- [EXERCISE PROMPT] Reproduce every line of the rows below verbatim, omitting the pictures.

### SUPPLIED DATA ###

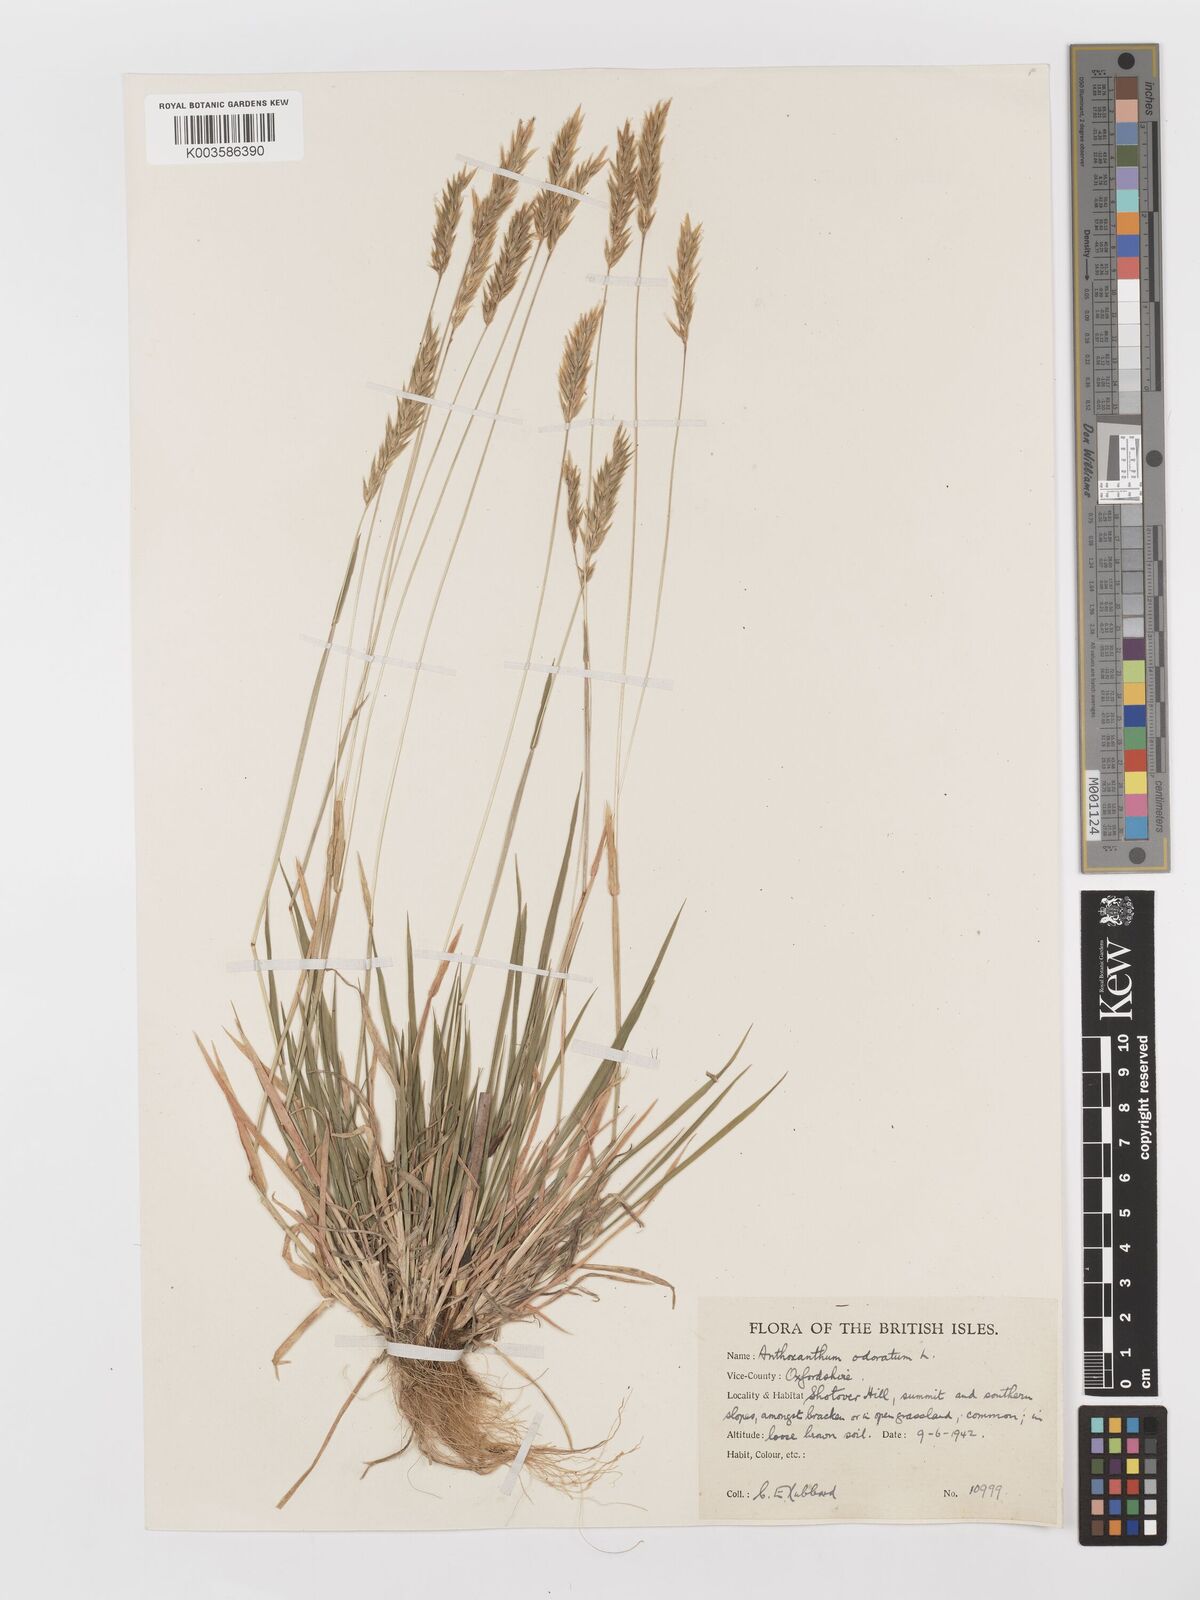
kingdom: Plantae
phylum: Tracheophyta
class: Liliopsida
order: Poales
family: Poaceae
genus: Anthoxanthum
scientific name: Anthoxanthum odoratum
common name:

###

- [SOLUTION FOR THIS PROBLEM]
kingdom: Plantae
phylum: Tracheophyta
class: Liliopsida
order: Poales
family: Poaceae
genus: Anthoxanthum
scientific name: Anthoxanthum odoratum
common name:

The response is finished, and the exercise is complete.